** To be done **
Format each line of all the entries below as a JSON list of strings, with one string per line and no blank lines.
══ Records for processing
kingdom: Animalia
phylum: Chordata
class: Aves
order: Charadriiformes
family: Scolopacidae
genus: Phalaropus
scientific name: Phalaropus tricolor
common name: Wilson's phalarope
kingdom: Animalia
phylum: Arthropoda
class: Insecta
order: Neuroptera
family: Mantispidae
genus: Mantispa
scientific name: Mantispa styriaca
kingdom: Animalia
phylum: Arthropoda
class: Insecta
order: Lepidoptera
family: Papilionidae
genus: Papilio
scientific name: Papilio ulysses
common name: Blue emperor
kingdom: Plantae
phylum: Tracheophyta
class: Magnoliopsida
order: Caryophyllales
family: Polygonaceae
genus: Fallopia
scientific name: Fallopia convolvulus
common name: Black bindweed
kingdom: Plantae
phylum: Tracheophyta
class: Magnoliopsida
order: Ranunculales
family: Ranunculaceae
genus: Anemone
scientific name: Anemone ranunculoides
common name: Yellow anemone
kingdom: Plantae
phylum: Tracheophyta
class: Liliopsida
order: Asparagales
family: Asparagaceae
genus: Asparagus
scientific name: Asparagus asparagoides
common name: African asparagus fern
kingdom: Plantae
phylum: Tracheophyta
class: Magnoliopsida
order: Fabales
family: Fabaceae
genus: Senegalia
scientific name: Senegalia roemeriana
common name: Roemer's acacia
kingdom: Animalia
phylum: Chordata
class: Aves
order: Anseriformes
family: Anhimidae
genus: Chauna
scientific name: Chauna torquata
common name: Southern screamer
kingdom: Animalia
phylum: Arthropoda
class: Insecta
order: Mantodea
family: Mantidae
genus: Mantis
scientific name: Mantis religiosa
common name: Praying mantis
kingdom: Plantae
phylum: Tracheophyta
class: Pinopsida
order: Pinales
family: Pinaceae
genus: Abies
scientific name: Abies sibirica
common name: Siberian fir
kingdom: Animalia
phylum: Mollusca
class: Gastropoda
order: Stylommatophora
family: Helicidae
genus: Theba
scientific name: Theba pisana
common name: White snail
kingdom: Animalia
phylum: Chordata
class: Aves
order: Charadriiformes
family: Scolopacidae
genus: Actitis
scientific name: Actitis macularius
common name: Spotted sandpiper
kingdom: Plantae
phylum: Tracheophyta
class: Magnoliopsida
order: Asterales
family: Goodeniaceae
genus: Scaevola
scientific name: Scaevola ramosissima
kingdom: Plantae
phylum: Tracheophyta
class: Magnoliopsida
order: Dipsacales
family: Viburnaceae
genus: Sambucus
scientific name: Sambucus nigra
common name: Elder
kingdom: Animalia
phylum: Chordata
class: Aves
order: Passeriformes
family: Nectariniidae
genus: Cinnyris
════
** Result for this exercise **
[
  "kingdom: Animalia",
  "phylum: Chordata",
  "class: Aves",
  "order: Charadriiformes",
  "family: Scolopacidae",
  "genus: Phalaropus",
  "scientific name: Phalaropus tricolor",
  "common name: Wilson's phalarope",
  "kingdom: Animalia",
  "phylum: Arthropoda",
  "class: Insecta",
  "order: Neuroptera",
  "family: Mantispidae",
  "genus: Mantispa",
  "scientific name: Mantispa styriaca",
  "kingdom: Animalia",
  "phylum: Arthropoda",
  "class: Insecta",
  "order: Lepidoptera",
  "family: Papilionidae",
  "genus: Papilio",
  "scientific name: Papilio ulysses",
  "common name: Blue emperor",
  "kingdom: Plantae",
  "phylum: Tracheophyta",
  "class: Magnoliopsida",
  "order: Caryophyllales",
  "family: Polygonaceae",
  "genus: Fallopia",
  "scientific name: Fallopia convolvulus",
  "common name: Black bindweed",
  "kingdom: Plantae",
  "phylum: Tracheophyta",
  "class: Magnoliopsida",
  "order: Ranunculales",
  "family: Ranunculaceae",
  "genus: Anemone",
  "scientific name: Anemone ranunculoides",
  "common name: Yellow anemone",
  "kingdom: Plantae",
  "phylum: Tracheophyta",
  "class: Liliopsida",
  "order: Asparagales",
  "family: Asparagaceae",
  "genus: Asparagus",
  "scientific name: Asparagus asparagoides",
  "common name: African asparagus fern",
  "kingdom: Plantae",
  "phylum: Tracheophyta",
  "class: Magnoliopsida",
  "order: Fabales",
  "family: Fabaceae",
  "genus: Senegalia",
  "scientific name: Senegalia roemeriana",
  "common name: Roemer's acacia",
  "kingdom: Animalia",
  "phylum: Chordata",
  "class: Aves",
  "order: Anseriformes",
  "family: Anhimidae",
  "genus: Chauna",
  "scientific name: Chauna torquata",
  "common name: Southern screamer",
  "kingdom: Animalia",
  "phylum: Arthropoda",
  "class: Insecta",
  "order: Mantodea",
  "family: Mantidae",
  "genus: Mantis",
  "scientific name: Mantis religiosa",
  "common name: Praying mantis",
  "kingdom: Plantae",
  "phylum: Tracheophyta",
  "class: Pinopsida",
  "order: Pinales",
  "family: Pinaceae",
  "genus: Abies",
  "scientific name: Abies sibirica",
  "common name: Siberian fir",
  "kingdom: Animalia",
  "phylum: Mollusca",
  "class: Gastropoda",
  "order: Stylommatophora",
  "family: Helicidae",
  "genus: Theba",
  "scientific name: Theba pisana",
  "common name: White snail",
  "kingdom: Animalia",
  "phylum: Chordata",
  "class: Aves",
  "order: Charadriiformes",
  "family: Scolopacidae",
  "genus: Actitis",
  "scientific name: Actitis macularius",
  "common name: Spotted sandpiper",
  "kingdom: Plantae",
  "phylum: Tracheophyta",
  "class: Magnoliopsida",
  "order: Asterales",
  "family: Goodeniaceae",
  "genus: Scaevola",
  "scientific name: Scaevola ramosissima",
  "kingdom: Plantae",
  "phylum: Tracheophyta",
  "class: Magnoliopsida",
  "order: Dipsacales",
  "family: Viburnaceae",
  "genus: Sambucus",
  "scientific name: Sambucus nigra",
  "common name: Elder",
  "kingdom: Animalia",
  "phylum: Chordata",
  "class: Aves",
  "order: Passeriformes",
  "family: Nectariniidae",
  "genus: Cinnyris"
]